I am trying to find solution of this recurrence $T(n+1,k+1) = T(n,k) + k \times \left( T(n,k+1) \right)$
Is T(n+1,k+1) = S(n,k) ? Based on this interpretation I have verified for many values given a tree. It is still very difficult for me to prove. S(n,k) is Stirling number of second kind.
Based on my recollection, @Gautam gave a very interesting interpretation for this a long time ago. He suggests that T(n+1,k+1) is the number of k independent vertices set for n vertices tree. https://en.wikipedia.org/wiki/Independent_set_(graph_theory)
I think I could justify this in a similar way to Stirling number of second kind proof.
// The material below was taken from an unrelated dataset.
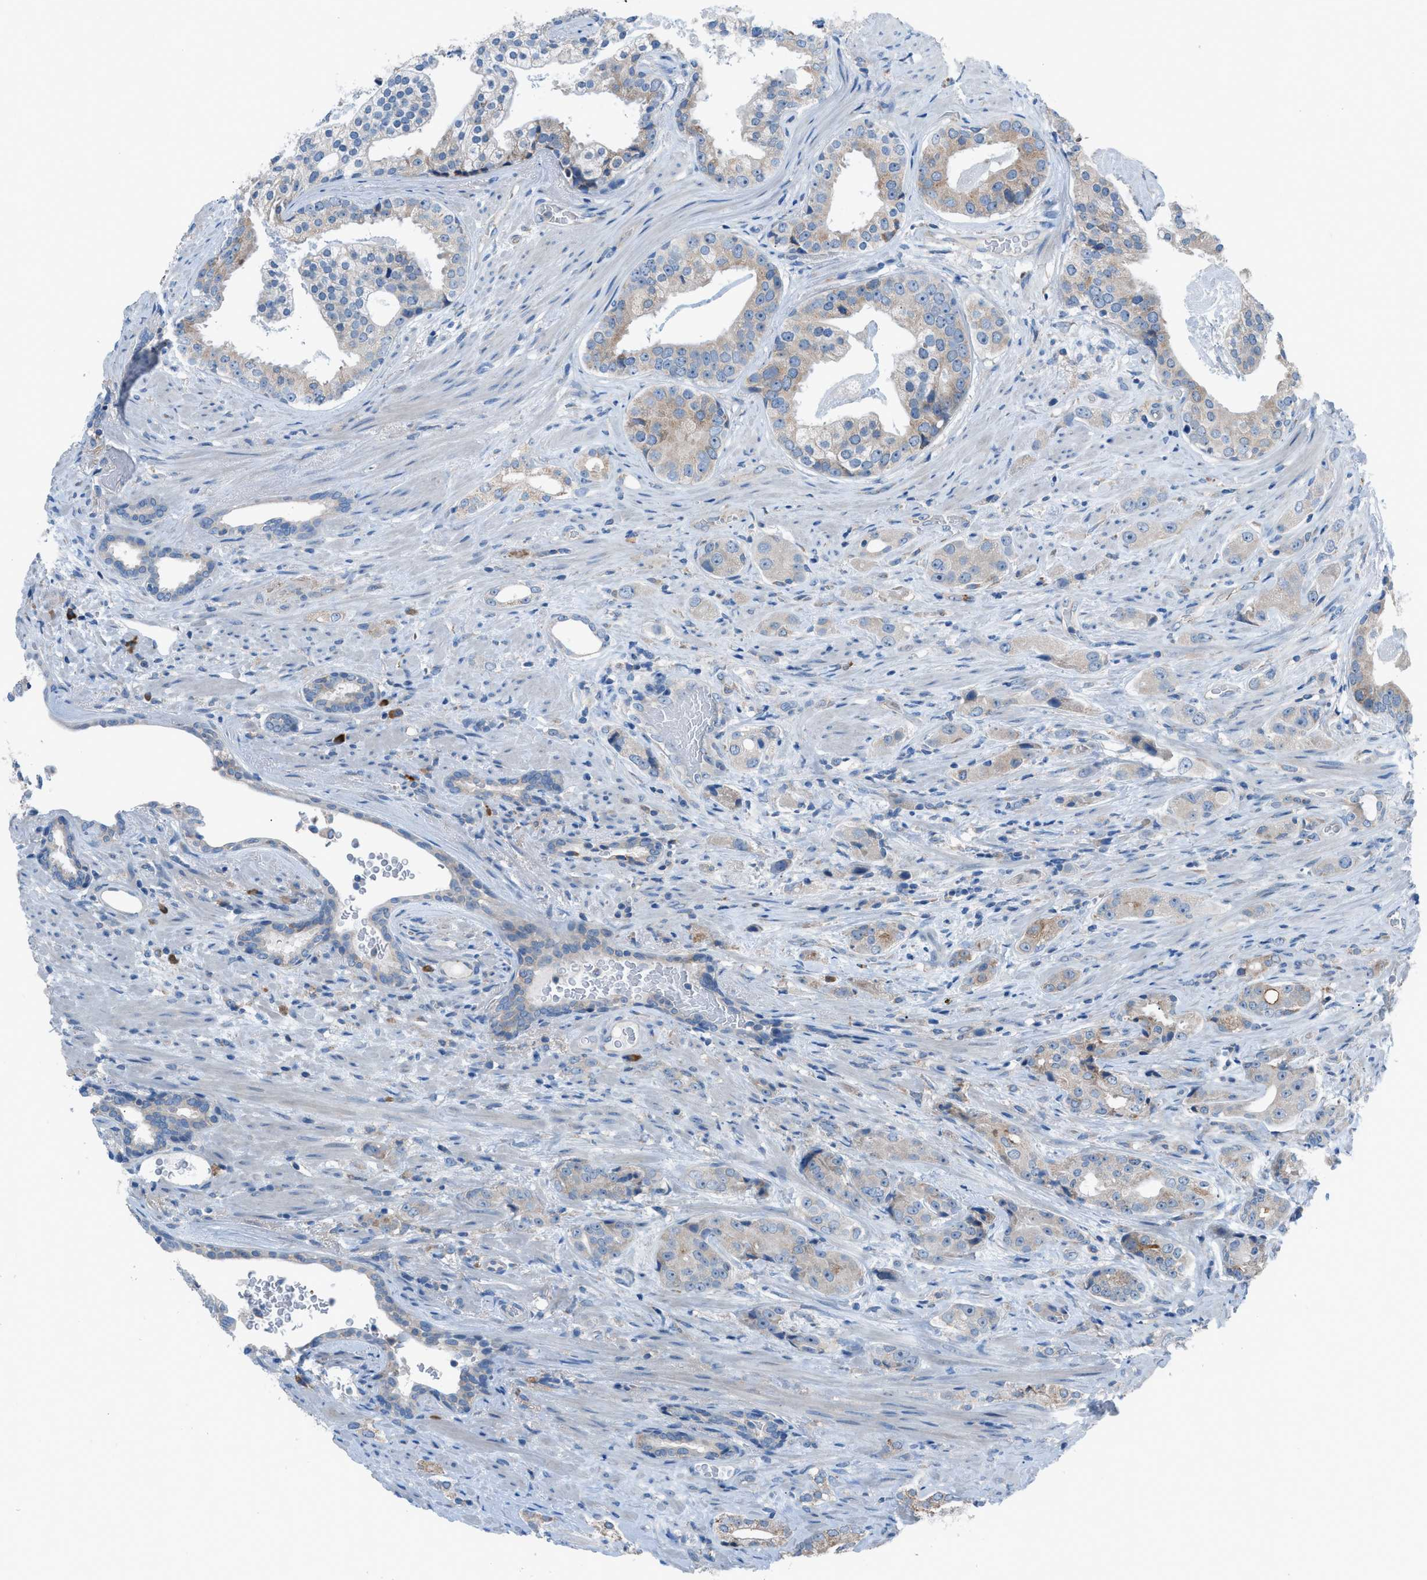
{"staining": {"intensity": "weak", "quantity": "<25%", "location": "cytoplasmic/membranous"}, "tissue": "prostate cancer", "cell_type": "Tumor cells", "image_type": "cancer", "snomed": [{"axis": "morphology", "description": "Adenocarcinoma, High grade"}, {"axis": "topography", "description": "Prostate"}], "caption": "This is a histopathology image of IHC staining of prostate cancer, which shows no staining in tumor cells.", "gene": "HEG1", "patient": {"sex": "male", "age": 71}}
But here, we get $k \times T(n,k+1)$ because while adding a leaf you could add the newly added vertex in k number of ways to form independent sets.
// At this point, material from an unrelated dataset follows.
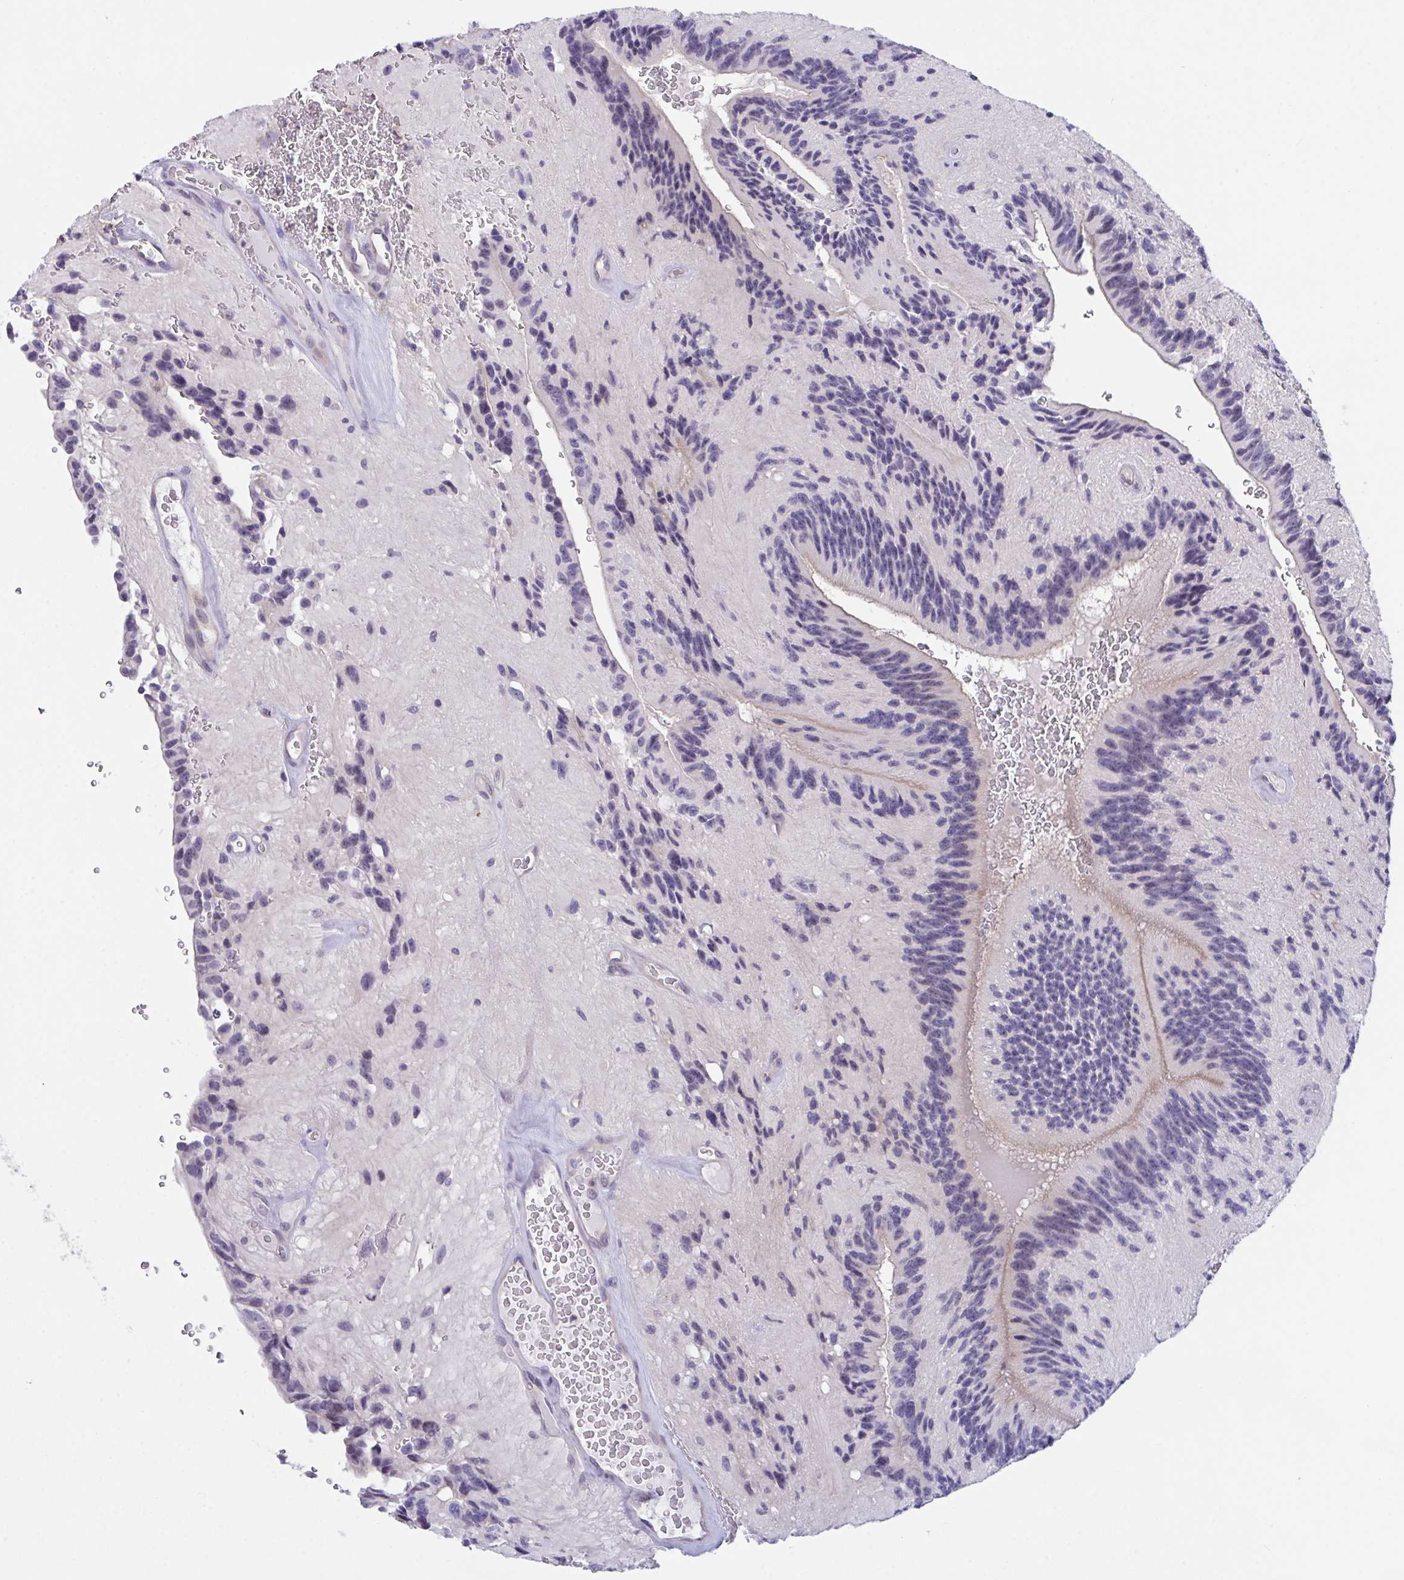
{"staining": {"intensity": "negative", "quantity": "none", "location": "none"}, "tissue": "glioma", "cell_type": "Tumor cells", "image_type": "cancer", "snomed": [{"axis": "morphology", "description": "Glioma, malignant, Low grade"}, {"axis": "topography", "description": "Brain"}], "caption": "A micrograph of human glioma is negative for staining in tumor cells.", "gene": "RHOXF1", "patient": {"sex": "male", "age": 31}}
Stirling numbers of the second kind $S(n,k)$ satisfy the same recurrence relation as $T(n+1,k+1)$, so the $T(n+1,k+1)=S(n,k)$ provided you have the coincidence at initial conditions.
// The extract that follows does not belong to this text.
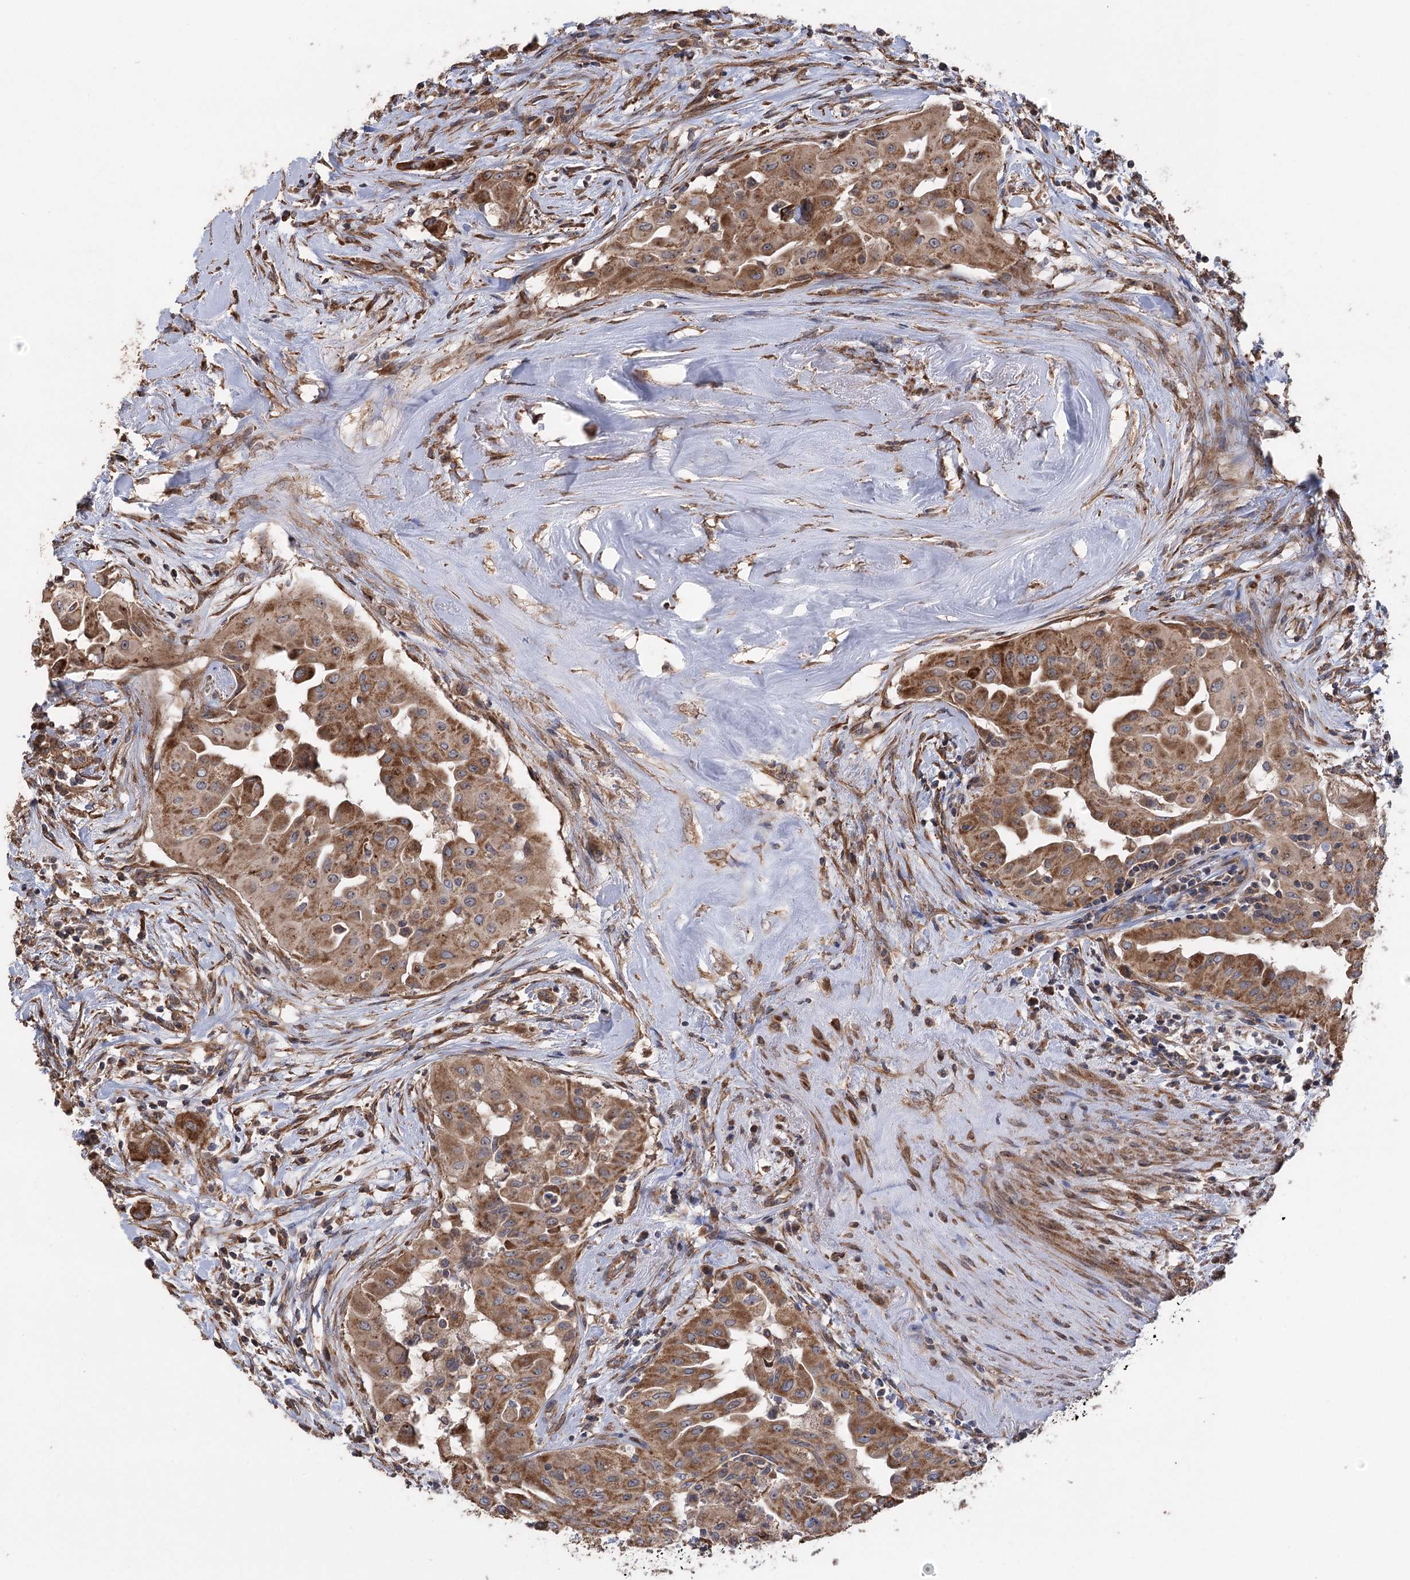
{"staining": {"intensity": "strong", "quantity": ">75%", "location": "cytoplasmic/membranous"}, "tissue": "thyroid cancer", "cell_type": "Tumor cells", "image_type": "cancer", "snomed": [{"axis": "morphology", "description": "Papillary adenocarcinoma, NOS"}, {"axis": "topography", "description": "Thyroid gland"}], "caption": "Immunohistochemical staining of thyroid papillary adenocarcinoma displays strong cytoplasmic/membranous protein expression in approximately >75% of tumor cells. (IHC, brightfield microscopy, high magnification).", "gene": "RWDD4", "patient": {"sex": "female", "age": 59}}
The number of $k>2$ independent vertices set for $n$-vertex tree depends on a tree. For instance, if a tree is a path and $k>\lceil n/2\rceil$, there is no such sets. From the other hand, for $n>k\ge 2$ a star with $n-1$ leaves has ${n-1 \choose k}$ such sets. For $n\ge k=2$ such sets are all (unordered) pairs of distinct vetices of the tree (which number is ${n \choose 2}$), but pairs of adjacent verices (which number is exactly the number of edges of the tree, that is $n-1$). So in this case the number of such sets eqauls $${n \choose 2}-(n-1)={n \choose 2}-{n-1 \choose 1}={n-1 \choose 2}.$$